Rob Bauer Rob Bauer Foto: Sacha Ruland

Who becomes rich from Private Equity Funds?

In Money
Written by  Femke Kools Thursday, 23 February 2012 09:13

The standards of professional conduct within the Private Equity sector are currently under discussion in the US, following the presidential candidacy of Republican Mitt Romney, who was the head of Private Equity Funds for fifteen years. According to the research conducted at Maastricht University and Yale School of Management, up to 70% of the profit goes to these types of managers.  As a result, institutional investors who finance these funds do not get proper returns. Prof. Dr Rob Bauer, one of the UM researchers in this particular research, tells us more about it.

Private Equity funds are unlisted investment funds. With the help of big co-investors such as large pension funds, they provide capital to starting-up innovative companies (venture capital) or they refinance and restructure troubled companies or divisions of large conglomerates. The ultimate goal is to eventually resell and make big profits. This often occurs at the expense of employment or even survival of the company in question. Unions are not happy, and neither are the employees in some cases. “But on the long term it could be better for a company branch”, says Bauer. “Restructure could lead to a more efficient conduct of business or the rejection of long term unprofitable activities. It can also lead to innovation. In principle, I believe in the purifying effect of stopping things that are not profitable. But of course there are excesses, and then financiers tend to go for short-term profit.”



Morally acceptable
On 27 January, the Financial Times published the article ‘Private Equity profits called into question’ about the professional conduct of the republican presidential candidate Mitt Romney. In his fifteen years as top executive of Bain Capital, of the 77 companies he invested in, 17 went bankrupt; on just one transaction, for instance, he earned 2.5 million dollars. Is this morally acceptable? Professor of Institutional Investors, Dr Rob Bauer, definitely criticises the reward construction within the Private Equity sector. “Fund managers usually get 2% of the assets as management fees plus 20% of the profit as performance fees. When you take over and restructure (a leveraged buyout) a large company, the private equity fund will make huge profits. This incentive structure can lead to very risky investment behaviour: clearly these are wrong incentives. Moreover, 2.5 million dollars in that world is not even such a huge amount.  These managers and their employees earn millions of Euros per year, which is not surprising with such a cost structure. I would prefer a reward system in which clients get a bigger share from profits, and costs are kept as low as possible. This requires good monitoring by knowledgeable investors. But I do not think that you can blame Romney for that. It is simply a legal industry that requires institutional investors to know how the game works. And that is primarily what our research is about.”

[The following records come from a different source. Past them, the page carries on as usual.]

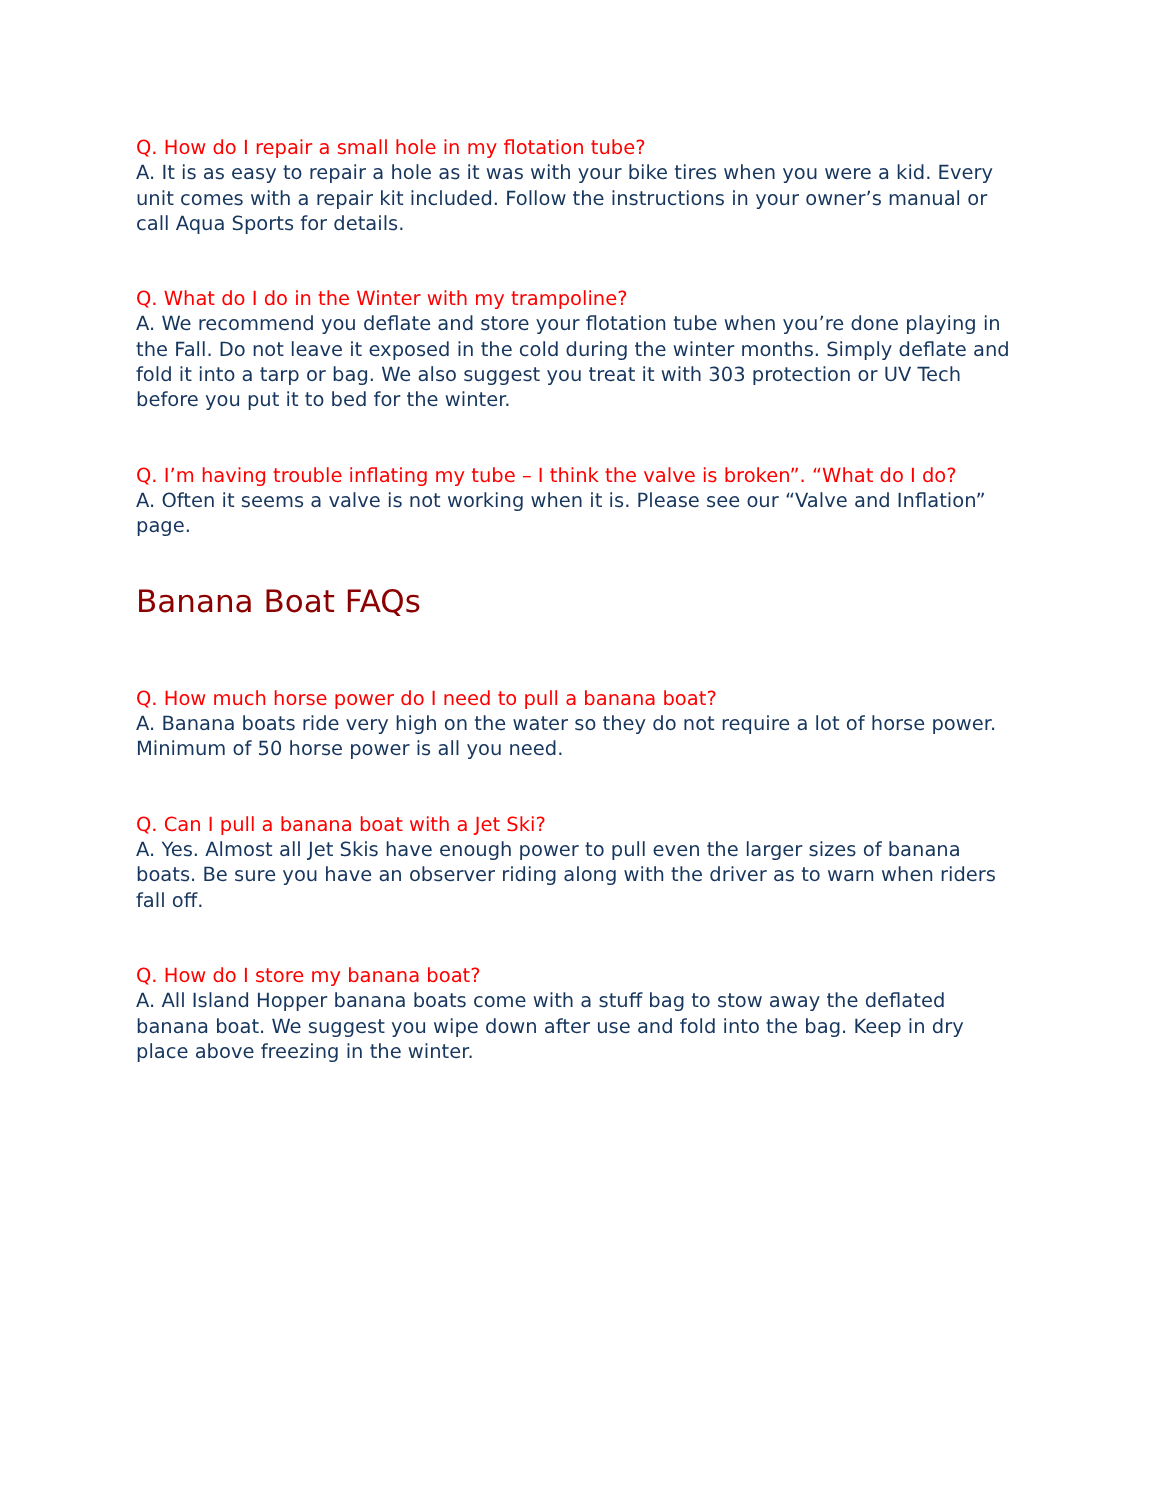Q. How do I repair a small hole in my flotation tube?
A. It is as easy to repair a hole as it was with your bike tires when you were a kid. Every unit comes with a repair kit included. Follow the instructions in your owner’s manual or call Aqua Sports for details.
Q. What do I do in the Winter with my trampoline?
A. We recommend you deflate and store your flotation tube when you’re done playing in the Fall. Do not leave it exposed in the cold during the winter months. Simply deflate and fold it into a tarp or bag. We also suggest you treat it with 303 protection or UV Tech before you put it to bed for the winter.
Q. I’m having trouble inflating my tube – I think the valve is broken”. “What do I do?
A. Often it seems a valve is not working when it is. Please see our “Valve and Inflation” page.
Banana Boat FAQs
Q. How much horse power do I need to pull a banana boat?
A. Banana boats ride very high on the water so they do not require a lot of horse power. Minimum of 50 horse power is all you need.
Q. Can I pull a banana boat with a Jet Ski?
A. Yes. Almost all Jet Skis have enough power to pull even the larger sizes of banana boats. Be sure you have an observer riding along with the driver as to warn when riders fall off.
Q. How do I store my banana boat?
A. All Island Hopper banana boats come with a stuff bag to stow away the deflated banana boat. We suggest you wipe down after use and fold into the bag. Keep in dry place above freezing in the winter.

Conclusion of the research
The publication entitled ‘Can Large Pension Funds Beat the Market? Asset Allocation, Market Timing, Security Selection and the Limits of Liquidity’, maps out which investment strategy is most profitable for pension funds. “Our main conclusion is that only the larger pension funds reap the benefits of investing in private equity or in so-called Private Investments like infrastructure, real estate and so on. Large funds have sufficient mass, manpower and knowledge to monitor, select and influence the market. Larger funds can spend a lot more time selecting good private equity providers and because of their impact and size, they are more capable of reducing costs. Our research also shows that there’s almost no room for smaller funds in this segment, especially if they hire an additional intermediate party. Fund-of-funds in Private Equity often require a high fixed reward and a substantial variable reward as well, for example, ‘1 and 10’. After cost accumulation, what is then left for the end investor, the pension fund?”
Smaller funds should focus on public markets, researchers say. “They are less affected by the disturbances in market prices (market impact) resulting from large transactions. They are much more flexible and can pick up on a new trend more easily. According to our research, large funds perform significantly worse in those markets.”
To sum up, the message of Rob Bauer and colleagues is: Know what you’re getting yourself into when you invest in Private Equity or similar non-listed investments. As a pension fund, you are only capable of achieving a decent return if you can gather enough knowledge and manpower in your organisation. And that is often only reserved for large pension funds.
The article ‘Can Large Pension Funds Beat the Market? Asset Allocation, Market Timing, Security Selection and the Limits of Liquidity’ was published in September 2011 on the website Social Science Research Network. Besides Rob Bauer, Alexander Andonov from UM and Martijn Cremers from the Yale School of Management also participated in this research.